Another reason to maintain a healthy weight, USDA invests in healthcare of rural Americans, and more.
1. USDA to invest $501 million in rural healthcare
Rural America is getting some much-needed help from the government. The U.S. Department of Agriculture (USDA) will invest $501 million in 60 healthcare projects nationwide, giving two million people in 34 states access to healthcare. The money, offered as direct loans, will come from the USDA’s Community Facilities program.
“Creating strong and healthy communities is foundational to increasing prosperity in rural America,” said Anne Hazlett, USDA assistant to the secretary for rural development. “Under the leadership of Secretary Sonny Perdue, USDA is committed to partnering with rural leaders to improve quality of life and economic development through modern and accessible healthcare.”
2. Verily drops glucose-sensing contact lens research
Alphabet’s Verily has given up its attempts to create a glucose-sensing contact lens. The reason? An inability to obtain accurate glucose readings from the small amount of glucose in the film. “Our clinical work on the glucose-sensing lens demonstrated that there was insufficient consistency in our measurements of the correlation between tear glucose and blood glucose concentrations to support the requirements of a medical device,” Verily CTO Brian Otis wrote. “In part, this was associated with the challenges of obtaining reliable tear glucose readings in the complex on-eye environment.” Verily will continue to work on two other medical contact lens projects aimed at farsightedness and cataract surgery recovery.
3. Study shows piling on pounds shortens lifespan
A Boston University research team confirmed obesity raises the risk of dying. Researchers tracked the weight histories of over 6,000 Americans for 24 years to draw their conclusions. Health experts consider people with a body mass index (BMI) between 30 and 34 obese. The study found obese people increased their chances of dying by 27 percent. Those considered very obese (BMI between 35 and 39) nearly doubled the odds compared to people with normal weight.
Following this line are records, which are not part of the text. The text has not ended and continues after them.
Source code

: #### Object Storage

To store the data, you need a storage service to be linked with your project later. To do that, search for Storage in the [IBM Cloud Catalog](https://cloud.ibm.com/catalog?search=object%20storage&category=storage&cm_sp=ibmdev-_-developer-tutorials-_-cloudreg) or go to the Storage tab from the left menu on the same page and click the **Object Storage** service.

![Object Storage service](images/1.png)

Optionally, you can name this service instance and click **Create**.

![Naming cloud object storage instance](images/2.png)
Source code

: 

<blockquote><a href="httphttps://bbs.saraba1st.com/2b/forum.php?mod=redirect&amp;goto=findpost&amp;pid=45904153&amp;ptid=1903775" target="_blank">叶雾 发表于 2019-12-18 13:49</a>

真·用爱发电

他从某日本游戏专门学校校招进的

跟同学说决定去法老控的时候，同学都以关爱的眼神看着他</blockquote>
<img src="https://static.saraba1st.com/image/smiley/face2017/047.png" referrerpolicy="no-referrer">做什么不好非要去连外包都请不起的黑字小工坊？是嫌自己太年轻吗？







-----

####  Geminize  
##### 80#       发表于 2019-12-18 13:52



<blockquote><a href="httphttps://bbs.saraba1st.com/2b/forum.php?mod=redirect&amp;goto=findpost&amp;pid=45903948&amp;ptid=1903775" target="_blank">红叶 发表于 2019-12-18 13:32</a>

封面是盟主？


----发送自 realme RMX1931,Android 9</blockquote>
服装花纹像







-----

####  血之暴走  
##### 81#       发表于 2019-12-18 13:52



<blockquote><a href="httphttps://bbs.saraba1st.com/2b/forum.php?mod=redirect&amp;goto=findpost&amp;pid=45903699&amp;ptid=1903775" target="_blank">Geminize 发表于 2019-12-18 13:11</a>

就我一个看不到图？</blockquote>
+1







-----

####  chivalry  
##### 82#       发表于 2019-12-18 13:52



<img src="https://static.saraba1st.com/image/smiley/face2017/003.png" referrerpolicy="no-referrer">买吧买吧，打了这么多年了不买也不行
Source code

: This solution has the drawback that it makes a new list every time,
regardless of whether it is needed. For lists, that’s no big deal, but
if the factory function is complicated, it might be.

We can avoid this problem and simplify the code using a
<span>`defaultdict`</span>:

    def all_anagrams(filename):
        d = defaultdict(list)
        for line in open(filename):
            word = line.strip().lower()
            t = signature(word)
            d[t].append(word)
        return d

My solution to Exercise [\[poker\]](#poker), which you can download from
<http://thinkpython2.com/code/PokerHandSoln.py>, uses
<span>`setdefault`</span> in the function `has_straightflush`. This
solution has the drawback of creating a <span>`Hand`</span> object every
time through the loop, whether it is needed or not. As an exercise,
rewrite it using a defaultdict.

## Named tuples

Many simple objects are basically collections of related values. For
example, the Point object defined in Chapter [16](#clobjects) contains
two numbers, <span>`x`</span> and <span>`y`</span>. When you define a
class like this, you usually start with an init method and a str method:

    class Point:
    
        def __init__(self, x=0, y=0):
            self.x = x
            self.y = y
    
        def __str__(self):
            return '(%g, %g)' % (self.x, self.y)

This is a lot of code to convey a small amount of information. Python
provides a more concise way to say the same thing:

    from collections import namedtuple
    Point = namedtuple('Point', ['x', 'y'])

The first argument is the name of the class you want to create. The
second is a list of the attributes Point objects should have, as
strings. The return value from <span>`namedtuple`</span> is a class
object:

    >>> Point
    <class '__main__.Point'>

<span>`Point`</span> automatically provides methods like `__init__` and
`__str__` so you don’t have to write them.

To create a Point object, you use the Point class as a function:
Mortality risk did not increase for people who were overweight or normal weight. “The bottom line from these analyses was that the lowest mortality risk was observed among individuals who remained in the normal weight or overweight categories over time,” said researcher Mark Pereira, a University of Minnesota epidemiologist.
4. PBM and health plan data help lower drug costs
Prescription drugs costs are high, but health plans and pharmacy benefit managers (PBMs) are doing something about it. Surescripts, a health information network, is using data from payers and PBMs to give prescribers access to patient and cost information. PBM members can save up to $130 per prescription when physicians look at real-time information and prescribe a lower-cost drug. “Together with our partners,” said Tom Skelton, Surescripts chief executive officer, “the Surescripts Network Alliance has achieved a breakthrough in prescription price transparency that benefits patients and providers with greater efficiency, reduced costs and increased satisfaction.”
5. HHS takes first steps toward HIPAA reform
The Department of Health and Human Services (HHS) is looking for ways to update HIPAA laws to better reflect the digital age and accommodate electronic data sharing. The HHS’s Office of Civil Rights passed a HIPPA request for information (RFI) on to the Office of Management and Budget to get the ball rolling. “The HHS Deputy Secretary recently launched an initiative called the Regulatory Sprint to Coordinated Care,” according to the OMB docket. “The goal of the Regulatory Sprint is to remove regulatory barriers that impede coordinated, value-based health care. This RFI is being produced to support the Regulatory Sprint.” The OMB has not indicated when it will approve the RFI and release it to the public. It does say that the RFI will seek public views on how HIPAA creates barriers for coordinated care.